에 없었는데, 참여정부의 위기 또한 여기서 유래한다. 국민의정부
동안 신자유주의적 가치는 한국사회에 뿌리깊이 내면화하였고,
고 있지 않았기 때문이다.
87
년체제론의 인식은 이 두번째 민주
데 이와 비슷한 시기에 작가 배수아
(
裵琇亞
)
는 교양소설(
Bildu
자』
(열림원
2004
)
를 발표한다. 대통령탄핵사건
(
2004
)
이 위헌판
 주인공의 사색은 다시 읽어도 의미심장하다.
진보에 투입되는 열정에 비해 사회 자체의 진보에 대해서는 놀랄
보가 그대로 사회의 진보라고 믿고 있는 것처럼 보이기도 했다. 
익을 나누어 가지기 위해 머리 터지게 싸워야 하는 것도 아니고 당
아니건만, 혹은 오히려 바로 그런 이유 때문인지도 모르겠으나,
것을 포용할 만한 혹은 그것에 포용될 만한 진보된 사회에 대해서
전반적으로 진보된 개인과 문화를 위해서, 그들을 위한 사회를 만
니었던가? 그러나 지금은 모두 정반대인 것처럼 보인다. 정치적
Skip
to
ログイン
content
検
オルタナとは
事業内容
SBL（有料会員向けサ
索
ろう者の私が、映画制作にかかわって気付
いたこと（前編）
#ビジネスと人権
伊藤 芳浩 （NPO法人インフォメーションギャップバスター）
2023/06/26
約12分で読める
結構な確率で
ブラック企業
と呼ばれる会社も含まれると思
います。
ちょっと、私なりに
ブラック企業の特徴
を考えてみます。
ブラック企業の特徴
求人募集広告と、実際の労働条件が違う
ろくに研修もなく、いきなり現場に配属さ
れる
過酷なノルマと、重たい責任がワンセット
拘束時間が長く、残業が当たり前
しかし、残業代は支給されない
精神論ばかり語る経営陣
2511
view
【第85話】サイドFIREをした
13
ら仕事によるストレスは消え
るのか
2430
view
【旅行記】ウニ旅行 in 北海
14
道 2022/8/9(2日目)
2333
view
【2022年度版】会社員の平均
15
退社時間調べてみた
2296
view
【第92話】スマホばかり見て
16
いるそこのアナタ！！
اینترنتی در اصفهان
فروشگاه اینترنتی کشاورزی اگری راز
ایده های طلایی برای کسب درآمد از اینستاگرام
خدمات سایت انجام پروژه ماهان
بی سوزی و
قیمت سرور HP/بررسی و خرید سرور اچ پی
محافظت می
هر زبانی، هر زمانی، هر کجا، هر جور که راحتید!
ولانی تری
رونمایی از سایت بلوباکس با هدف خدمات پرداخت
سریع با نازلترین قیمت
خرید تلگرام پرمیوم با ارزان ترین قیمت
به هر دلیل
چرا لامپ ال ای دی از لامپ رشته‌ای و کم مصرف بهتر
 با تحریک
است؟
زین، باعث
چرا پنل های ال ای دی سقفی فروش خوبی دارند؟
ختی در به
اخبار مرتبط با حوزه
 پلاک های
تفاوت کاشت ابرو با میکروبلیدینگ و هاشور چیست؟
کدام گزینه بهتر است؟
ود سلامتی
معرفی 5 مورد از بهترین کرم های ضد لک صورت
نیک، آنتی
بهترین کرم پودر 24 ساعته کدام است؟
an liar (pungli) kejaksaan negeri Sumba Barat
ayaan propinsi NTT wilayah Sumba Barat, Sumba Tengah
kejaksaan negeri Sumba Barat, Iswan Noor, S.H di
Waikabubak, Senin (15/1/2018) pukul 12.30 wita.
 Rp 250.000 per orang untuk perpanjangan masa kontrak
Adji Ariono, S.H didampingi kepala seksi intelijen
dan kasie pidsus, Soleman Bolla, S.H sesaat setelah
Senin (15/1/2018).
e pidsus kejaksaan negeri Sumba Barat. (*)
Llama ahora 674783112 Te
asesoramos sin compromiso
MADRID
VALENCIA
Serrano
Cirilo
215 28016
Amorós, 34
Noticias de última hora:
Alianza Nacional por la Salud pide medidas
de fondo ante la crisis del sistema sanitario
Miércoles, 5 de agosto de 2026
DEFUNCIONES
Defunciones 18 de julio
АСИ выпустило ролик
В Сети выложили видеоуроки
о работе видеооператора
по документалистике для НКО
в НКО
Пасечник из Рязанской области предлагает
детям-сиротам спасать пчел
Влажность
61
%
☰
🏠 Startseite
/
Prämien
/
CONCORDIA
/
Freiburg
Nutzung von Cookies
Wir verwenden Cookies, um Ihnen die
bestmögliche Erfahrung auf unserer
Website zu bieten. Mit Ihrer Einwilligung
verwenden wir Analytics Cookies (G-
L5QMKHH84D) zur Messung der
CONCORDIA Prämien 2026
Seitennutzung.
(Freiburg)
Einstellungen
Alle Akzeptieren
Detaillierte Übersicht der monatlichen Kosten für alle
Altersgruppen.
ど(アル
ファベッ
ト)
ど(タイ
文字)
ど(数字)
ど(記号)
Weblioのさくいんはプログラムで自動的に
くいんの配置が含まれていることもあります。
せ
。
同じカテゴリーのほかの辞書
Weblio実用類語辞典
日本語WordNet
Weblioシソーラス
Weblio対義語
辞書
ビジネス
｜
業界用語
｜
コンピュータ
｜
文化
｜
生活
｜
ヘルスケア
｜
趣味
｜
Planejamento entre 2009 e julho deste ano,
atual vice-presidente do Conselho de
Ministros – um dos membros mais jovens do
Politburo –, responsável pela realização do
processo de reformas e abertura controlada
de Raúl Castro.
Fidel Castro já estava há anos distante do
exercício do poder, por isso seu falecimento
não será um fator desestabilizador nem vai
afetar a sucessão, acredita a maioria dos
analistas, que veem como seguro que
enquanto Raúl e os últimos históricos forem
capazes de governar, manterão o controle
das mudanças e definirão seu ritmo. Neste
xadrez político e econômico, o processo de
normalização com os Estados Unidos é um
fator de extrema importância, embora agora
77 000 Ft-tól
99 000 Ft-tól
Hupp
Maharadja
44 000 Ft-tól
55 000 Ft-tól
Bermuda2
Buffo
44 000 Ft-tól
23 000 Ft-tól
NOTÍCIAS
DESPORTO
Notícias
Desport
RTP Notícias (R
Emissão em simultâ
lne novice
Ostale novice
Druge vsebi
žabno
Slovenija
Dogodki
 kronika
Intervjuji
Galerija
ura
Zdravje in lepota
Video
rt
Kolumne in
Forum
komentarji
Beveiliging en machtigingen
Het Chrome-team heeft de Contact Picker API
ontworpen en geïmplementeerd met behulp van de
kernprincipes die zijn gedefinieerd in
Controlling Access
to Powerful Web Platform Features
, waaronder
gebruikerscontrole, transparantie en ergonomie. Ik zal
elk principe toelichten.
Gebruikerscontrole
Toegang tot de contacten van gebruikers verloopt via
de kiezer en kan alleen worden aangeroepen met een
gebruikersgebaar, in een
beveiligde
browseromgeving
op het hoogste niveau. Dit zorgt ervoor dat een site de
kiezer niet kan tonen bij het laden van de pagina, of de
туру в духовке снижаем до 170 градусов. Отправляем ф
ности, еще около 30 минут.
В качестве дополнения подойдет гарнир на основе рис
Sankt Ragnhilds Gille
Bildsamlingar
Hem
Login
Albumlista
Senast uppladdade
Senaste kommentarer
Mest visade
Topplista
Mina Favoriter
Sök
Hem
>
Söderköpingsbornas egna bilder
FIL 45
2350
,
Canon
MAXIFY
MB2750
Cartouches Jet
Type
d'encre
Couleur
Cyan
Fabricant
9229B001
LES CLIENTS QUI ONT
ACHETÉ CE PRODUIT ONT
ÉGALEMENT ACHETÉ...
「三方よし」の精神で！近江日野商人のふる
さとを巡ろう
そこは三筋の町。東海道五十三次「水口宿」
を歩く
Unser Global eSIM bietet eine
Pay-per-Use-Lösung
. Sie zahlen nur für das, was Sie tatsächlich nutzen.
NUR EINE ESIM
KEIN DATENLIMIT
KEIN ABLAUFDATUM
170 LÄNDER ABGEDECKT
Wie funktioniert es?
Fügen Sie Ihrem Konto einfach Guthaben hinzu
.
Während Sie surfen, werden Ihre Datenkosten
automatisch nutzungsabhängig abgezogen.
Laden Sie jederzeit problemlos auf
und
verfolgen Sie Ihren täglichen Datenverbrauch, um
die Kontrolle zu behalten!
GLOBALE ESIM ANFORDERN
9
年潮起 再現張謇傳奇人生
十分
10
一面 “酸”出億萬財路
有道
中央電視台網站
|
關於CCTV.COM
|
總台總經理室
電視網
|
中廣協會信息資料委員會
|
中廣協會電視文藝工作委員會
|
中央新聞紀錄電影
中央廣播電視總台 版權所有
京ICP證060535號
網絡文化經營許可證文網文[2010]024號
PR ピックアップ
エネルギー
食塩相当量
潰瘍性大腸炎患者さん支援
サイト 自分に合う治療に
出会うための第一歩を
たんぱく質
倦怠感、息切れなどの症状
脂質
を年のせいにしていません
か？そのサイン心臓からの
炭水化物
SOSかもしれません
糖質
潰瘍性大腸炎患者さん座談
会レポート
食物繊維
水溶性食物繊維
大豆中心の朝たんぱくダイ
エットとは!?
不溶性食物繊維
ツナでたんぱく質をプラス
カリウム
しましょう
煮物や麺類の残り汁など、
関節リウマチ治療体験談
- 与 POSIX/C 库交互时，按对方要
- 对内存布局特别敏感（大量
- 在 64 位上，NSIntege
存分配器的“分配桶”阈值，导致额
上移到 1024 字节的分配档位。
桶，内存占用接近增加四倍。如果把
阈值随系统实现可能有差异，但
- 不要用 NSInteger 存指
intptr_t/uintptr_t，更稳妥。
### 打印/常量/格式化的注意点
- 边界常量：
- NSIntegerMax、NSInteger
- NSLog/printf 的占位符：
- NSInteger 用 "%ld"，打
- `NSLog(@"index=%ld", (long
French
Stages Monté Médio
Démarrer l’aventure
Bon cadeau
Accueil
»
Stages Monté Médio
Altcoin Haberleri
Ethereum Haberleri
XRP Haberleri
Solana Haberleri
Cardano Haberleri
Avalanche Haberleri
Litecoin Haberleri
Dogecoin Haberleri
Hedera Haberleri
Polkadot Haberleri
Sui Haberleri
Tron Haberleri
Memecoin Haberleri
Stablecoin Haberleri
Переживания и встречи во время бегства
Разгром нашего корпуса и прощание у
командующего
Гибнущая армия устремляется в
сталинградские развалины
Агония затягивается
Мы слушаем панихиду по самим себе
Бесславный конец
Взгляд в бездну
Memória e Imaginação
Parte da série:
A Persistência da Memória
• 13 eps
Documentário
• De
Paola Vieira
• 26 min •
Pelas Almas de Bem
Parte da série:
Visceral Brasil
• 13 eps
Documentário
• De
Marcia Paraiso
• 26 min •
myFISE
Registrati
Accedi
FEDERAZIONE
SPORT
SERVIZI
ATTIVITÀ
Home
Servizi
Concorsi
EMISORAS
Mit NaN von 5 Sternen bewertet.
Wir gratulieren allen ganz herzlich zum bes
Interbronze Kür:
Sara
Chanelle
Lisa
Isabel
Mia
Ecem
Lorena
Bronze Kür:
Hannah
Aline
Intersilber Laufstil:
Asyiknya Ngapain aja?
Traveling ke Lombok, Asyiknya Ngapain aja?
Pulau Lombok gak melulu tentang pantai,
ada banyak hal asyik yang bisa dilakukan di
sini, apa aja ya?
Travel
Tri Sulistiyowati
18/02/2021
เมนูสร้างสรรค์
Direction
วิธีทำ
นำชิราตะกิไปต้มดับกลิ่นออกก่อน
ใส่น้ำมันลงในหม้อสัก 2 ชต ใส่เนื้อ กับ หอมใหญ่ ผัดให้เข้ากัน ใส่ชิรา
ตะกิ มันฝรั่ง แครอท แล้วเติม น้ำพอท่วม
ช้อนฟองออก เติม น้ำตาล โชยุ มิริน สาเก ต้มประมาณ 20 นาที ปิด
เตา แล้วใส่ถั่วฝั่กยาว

# [Job]
Copy the records above exactly, beginning at the line that contains "اینترنتی در اصفهان" and stopping after the line that contains "Noticias de última".

# [Expected answer]
اینترنتی در اصفهان
فروشگاه اینترنتی کشاورزی اگری راز
ایده های طلایی برای کسب درآمد از اینستاگرام
خدمات سایت انجام پروژه ماهان
بی سوزی و
قیمت سرور HP/بررسی و خرید سرور اچ پی
محافظت می
هر زبانی، هر زمانی، هر کجا، هر جور که راحتید!
ولانی تری
رونمایی از سایت بلوباکس با هدف خدمات پرداخت
سریع با نازلترین قیمت
خرید تلگرام پرمیوم با ارزان ترین قیمت
به هر دلیل
چرا لامپ ال ای دی از لامپ رشته‌ای و کم مصرف بهتر
 با تحریک
است؟
زین، باعث
چرا پنل های ال ای دی سقفی فروش خوبی دارند؟
ختی در به
اخبار مرتبط با حوزه
 پلاک های
تفاوت کاشت ابرو با میکروبلیدینگ و هاشور چیست؟
کدام گزینه بهتر است؟
ود سلامتی
معرفی 5 مورد از بهترین کرم های ضد لک صورت
نیک، آنتی
بهترین کرم پودر 24 ساعته کدام است؟
an liar (pungli) kejaksaan negeri Sumba Barat
ayaan propinsi NTT wilayah Sumba Barat, Sumba Tengah
kejaksaan negeri Sumba Barat, Iswan Noor, S.H di
Waikabubak, Senin (15/1/2018) pukul 12.30 wita.
 Rp 250.000 per orang untuk perpanjangan masa kontrak
Adji Ariono, S.H didampingi kepala seksi intelijen
dan kasie pidsus, Soleman Bolla, S.H sesaat setelah
Senin (15/1/2018).
e pidsus kejaksaan negeri Sumba Barat. (*)
Llama ahora 674783112 Te
asesoramos sin compromiso
MADRID
VALENCIA
Serrano
Cirilo
215 28016
Amorós, 34
Noticias de última hora:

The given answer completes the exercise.